Count the lines in the data below where the string "Anunț" occurs, please, and give the number alone.

·····

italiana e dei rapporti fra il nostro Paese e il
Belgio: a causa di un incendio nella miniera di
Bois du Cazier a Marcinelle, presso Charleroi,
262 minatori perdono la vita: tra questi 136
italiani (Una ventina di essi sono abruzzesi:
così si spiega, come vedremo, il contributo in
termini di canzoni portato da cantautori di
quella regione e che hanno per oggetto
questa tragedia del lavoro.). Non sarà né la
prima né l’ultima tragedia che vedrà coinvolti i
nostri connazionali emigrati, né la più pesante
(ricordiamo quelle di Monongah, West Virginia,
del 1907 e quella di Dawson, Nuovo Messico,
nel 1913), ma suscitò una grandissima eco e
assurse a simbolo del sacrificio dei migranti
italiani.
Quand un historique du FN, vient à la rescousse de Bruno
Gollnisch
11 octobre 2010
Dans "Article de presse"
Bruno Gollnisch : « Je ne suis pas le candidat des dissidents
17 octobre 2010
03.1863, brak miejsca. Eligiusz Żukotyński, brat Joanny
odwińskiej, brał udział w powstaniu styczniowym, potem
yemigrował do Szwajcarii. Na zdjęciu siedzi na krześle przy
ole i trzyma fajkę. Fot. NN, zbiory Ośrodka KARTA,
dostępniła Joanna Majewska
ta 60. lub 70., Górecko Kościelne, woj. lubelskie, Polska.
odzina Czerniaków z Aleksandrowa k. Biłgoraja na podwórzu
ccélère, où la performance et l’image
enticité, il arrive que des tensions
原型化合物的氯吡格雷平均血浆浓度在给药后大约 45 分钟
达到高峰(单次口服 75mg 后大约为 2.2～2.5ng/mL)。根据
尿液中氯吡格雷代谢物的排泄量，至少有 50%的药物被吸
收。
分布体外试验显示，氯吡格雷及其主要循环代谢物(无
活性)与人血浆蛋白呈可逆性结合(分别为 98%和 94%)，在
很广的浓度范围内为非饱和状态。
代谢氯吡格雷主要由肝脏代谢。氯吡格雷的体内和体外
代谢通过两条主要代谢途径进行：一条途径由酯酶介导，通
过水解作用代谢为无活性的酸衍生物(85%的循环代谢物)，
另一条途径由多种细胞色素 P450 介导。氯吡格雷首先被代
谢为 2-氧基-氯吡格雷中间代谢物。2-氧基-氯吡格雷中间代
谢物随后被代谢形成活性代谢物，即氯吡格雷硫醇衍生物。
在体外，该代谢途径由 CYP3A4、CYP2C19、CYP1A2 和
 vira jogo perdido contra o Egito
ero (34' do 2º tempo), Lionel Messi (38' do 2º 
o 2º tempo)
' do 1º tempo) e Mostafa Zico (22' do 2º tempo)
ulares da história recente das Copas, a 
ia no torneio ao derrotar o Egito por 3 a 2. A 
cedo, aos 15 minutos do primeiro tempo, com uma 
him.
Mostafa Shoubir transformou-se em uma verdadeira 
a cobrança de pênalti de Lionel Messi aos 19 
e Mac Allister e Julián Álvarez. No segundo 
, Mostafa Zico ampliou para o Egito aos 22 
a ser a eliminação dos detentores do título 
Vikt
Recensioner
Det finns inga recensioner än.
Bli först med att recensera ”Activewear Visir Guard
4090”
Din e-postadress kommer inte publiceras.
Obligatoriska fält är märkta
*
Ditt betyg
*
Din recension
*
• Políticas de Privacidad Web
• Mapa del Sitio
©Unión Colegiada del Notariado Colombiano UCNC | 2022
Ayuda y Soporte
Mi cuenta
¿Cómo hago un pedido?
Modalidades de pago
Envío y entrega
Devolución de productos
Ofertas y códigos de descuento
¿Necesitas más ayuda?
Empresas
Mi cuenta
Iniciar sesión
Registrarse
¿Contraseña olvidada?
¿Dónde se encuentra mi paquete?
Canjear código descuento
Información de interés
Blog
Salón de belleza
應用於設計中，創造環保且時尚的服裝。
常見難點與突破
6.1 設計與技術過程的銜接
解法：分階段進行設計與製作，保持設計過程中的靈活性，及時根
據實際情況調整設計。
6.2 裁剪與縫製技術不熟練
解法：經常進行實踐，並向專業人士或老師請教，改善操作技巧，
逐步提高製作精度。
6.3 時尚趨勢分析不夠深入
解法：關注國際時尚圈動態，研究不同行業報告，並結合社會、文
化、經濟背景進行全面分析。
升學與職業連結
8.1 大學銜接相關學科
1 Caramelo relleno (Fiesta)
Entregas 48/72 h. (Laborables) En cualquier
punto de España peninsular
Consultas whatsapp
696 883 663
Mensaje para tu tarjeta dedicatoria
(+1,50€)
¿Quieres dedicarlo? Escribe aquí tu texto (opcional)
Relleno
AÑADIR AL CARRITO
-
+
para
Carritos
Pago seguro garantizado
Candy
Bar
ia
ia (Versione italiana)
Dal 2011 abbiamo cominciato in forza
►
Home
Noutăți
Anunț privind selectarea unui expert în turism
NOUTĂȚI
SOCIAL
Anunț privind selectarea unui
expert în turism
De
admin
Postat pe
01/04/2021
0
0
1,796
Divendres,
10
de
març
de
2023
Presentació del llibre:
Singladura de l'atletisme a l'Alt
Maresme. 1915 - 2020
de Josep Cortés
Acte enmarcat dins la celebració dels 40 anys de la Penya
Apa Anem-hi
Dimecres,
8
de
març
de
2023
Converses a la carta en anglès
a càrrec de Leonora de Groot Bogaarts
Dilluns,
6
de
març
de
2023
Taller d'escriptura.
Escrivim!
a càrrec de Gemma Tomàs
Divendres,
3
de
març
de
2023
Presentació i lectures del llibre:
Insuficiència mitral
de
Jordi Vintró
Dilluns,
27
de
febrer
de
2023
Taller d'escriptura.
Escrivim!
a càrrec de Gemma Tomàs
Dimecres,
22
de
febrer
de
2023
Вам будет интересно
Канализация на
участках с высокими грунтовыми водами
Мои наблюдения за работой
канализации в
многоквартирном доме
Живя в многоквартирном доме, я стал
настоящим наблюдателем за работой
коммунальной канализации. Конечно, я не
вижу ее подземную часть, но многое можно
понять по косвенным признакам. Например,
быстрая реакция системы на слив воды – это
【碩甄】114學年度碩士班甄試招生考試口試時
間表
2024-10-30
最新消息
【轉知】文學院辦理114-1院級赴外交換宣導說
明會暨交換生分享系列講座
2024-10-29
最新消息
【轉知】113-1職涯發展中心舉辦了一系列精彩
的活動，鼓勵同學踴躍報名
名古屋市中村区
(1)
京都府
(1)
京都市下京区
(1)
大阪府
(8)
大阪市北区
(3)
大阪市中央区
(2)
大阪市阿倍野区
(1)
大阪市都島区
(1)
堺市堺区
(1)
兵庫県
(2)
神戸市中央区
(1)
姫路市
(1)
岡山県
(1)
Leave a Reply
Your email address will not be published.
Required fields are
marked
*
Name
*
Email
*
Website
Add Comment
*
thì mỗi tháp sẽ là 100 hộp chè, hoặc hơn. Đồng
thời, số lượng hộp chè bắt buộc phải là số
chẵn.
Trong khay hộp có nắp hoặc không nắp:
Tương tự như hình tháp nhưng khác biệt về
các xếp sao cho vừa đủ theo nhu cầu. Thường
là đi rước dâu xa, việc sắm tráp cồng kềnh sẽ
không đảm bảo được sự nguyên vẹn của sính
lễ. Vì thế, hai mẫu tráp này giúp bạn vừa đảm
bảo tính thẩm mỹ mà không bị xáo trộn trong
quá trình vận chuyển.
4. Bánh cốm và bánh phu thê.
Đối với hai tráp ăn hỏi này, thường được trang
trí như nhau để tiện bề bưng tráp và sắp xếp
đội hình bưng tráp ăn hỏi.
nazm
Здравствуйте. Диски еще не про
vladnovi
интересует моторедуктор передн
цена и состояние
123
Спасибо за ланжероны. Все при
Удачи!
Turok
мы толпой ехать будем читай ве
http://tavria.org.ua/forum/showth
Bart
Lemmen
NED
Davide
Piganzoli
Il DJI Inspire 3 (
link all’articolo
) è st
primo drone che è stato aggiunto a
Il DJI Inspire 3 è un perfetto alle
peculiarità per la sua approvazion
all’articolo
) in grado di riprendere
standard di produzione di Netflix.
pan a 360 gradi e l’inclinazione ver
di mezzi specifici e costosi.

·····

● SOLUTION TO THE PROBLEM
2